Results are evaluated under two schemes to validate the generalization ability of the proposed model.

(a) Intra Dataset testing: In this scheme, the model is trained and tested on the same dataset. However, there are several protocols within the dataset themselves to test the robustness of the model like using samples from unseen environment, unseen spoof mediums and unseen capture devices in the test set. PatchNet’s performance is the best or comparable to the best in all the protocols from both SiW and OULU-NLU dataset.

Fig. 8 Results on Cross-Dataset Testing: O(OULU-NLU), C(CASIA-FASD), I(Replay Attack)[5], M(MSU-MFSD)[6]

(a) Cross Dataset testing: In this scheme, the model is trained on one or more dataset but tested on a completely different dataset. This experiment establishes PatchNet’s capability to learn the required generalizable features.

References:

Zhang, Zhiwei, et al. “A face antispoofing database with diverse attacks.” 2012 5th IAPR international conference on Biometrics (ICB). IEEE, 2012.
Wang, Chien-Yi, et al. “PatchNet: A simple face anti-spoofing framework via fine-grained patch recognition.” Proceedings of the IEEE/CVF Conference on Computer Vision and Pattern Recognition. 2022.
Liu, Yaojie, Amin Jourabloo, and Xiaoming Liu. “Learning deep models for face anti-spoofing: Binary or auxiliary supervision.” Proceedings of the IEEE conference on computer vision and pattern recognition. 2018.
Boulkenafet, Zinelabinde, et al. “OULU-NPU: A mobile face presentation attack database with real-world variations.” 2017 12th IEEE international conference on automatic face & gesture recognition (FG 2017).
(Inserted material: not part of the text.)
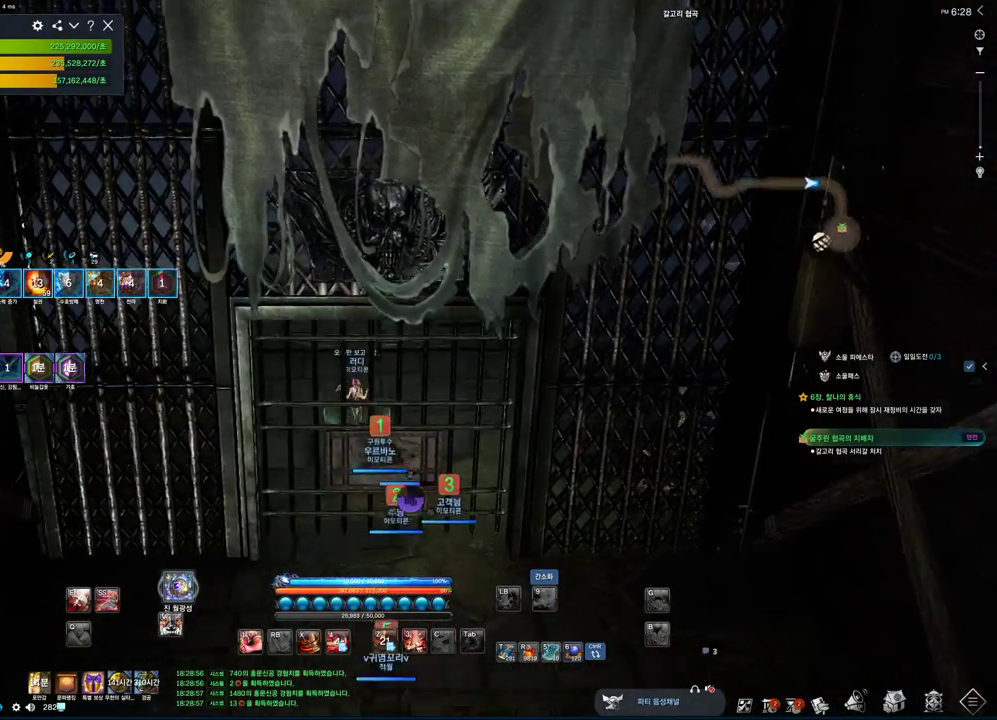
{"keys": ["w"], "mouse": [], "events": [[400, "v", "down"], [433, "v", "up"]]}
IEEE, 2017.
Chingovska, Ivana, André Anjos, and Sébastien Marcel. “On the effectiveness of local binary patterns in face anti-spoofing.” 2012 BIOSIG-proceedings of the international conference of biometrics special interest group (BIOSIG). IEEE, 2012.
Wen, Di, Hu Han, and Anil K. Jain. “Face spoof detection with image distortion analysis.” IEEE Transactions on Information Forensics and Security 10.4 (2015): 746–761.
Wang, Feng, et al. “Additive margin softmax for face verification.” IEEE Signal Processing Letters 25.7 (2018): 926–930.